::: Records for this task

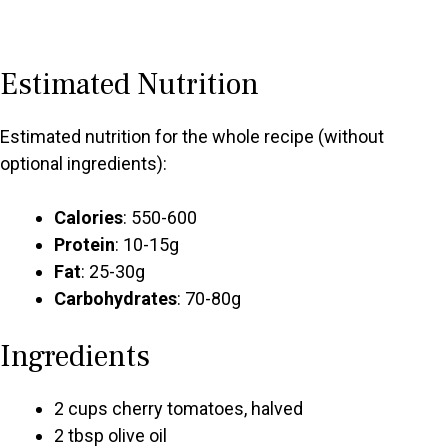
Estimated Nutrition
Estimated nutrition for the whole recipe (without
optional ingredients):
Calories
: 550-600
Protein
: 10-15g
Fat
: 25-30g
Carbohydrates
: 70-80g
Ingredients
2 cups cherry tomatoes, halved
2 tbsp olive oil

::::::

Exercise directions
Repeat the records word for word, skipping pictures.

Response to this task
Estimated Nutrition
Estimated nutrition for the whole recipe (without
optional ingredients):
Calories
: 550-600
Protein
: 10-15g
Fat
: 25-30g
Carbohydrates
: 70-80g
Ingredients
2 cups cherry tomatoes, halved
2 tbsp olive oil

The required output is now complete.